◆ **Exercise**
Using the records below, repeat exactly the lines from the one holding "Publié: 23 Nov 2023" through the one holding "建立以来，先后经历了试行、发展和整合三个阶段。", both ends included, and no others.

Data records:

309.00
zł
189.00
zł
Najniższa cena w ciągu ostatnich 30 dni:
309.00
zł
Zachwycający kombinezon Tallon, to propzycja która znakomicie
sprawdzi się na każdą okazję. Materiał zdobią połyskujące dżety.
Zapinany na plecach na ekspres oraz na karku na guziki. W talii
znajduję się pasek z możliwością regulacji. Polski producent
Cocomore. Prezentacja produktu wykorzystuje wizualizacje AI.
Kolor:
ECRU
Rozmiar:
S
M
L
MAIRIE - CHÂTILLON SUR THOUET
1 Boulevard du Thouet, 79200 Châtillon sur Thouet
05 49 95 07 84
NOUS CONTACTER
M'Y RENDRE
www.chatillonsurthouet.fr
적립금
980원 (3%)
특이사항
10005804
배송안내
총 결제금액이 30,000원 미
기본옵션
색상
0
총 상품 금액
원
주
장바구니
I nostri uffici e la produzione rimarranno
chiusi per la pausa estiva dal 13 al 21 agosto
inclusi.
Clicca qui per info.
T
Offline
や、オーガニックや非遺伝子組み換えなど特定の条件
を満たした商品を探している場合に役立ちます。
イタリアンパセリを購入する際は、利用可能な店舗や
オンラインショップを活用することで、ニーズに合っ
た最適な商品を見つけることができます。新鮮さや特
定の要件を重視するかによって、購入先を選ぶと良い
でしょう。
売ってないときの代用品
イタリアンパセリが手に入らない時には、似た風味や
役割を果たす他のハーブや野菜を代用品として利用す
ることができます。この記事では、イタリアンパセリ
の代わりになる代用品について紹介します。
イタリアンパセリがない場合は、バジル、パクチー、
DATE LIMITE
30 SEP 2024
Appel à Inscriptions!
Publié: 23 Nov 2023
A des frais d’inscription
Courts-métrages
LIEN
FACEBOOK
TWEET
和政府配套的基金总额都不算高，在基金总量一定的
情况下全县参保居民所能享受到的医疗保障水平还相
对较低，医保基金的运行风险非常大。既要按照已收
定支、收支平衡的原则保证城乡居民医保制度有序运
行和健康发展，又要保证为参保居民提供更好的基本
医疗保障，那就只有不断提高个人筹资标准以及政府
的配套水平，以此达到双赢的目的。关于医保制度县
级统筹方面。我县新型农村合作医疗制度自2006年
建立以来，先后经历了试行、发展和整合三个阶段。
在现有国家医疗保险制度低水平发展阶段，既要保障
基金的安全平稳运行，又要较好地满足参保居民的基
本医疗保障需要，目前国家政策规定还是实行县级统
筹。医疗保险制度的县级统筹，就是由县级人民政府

◆ **Task answer**
Publié: 23 Nov 2023
A des frais d’inscription
Courts-métrages
LIEN
FACEBOOK
TWEET
和政府配套的基金总额都不算高，在基金总量一定的
情况下全县参保居民所能享受到的医疗保障水平还相
对较低，医保基金的运行风险非常大。既要按照已收
定支、收支平衡的原则保证城乡居民医保制度有序运
行和健康发展，又要保证为参保居民提供更好的基本
医疗保障，那就只有不断提高个人筹资标准以及政府
的配套水平，以此达到双赢的目的。关于医保制度县
级统筹方面。我县新型农村合作医疗制度自2006年
建立以来，先后经历了试行、发展和整合三个阶段。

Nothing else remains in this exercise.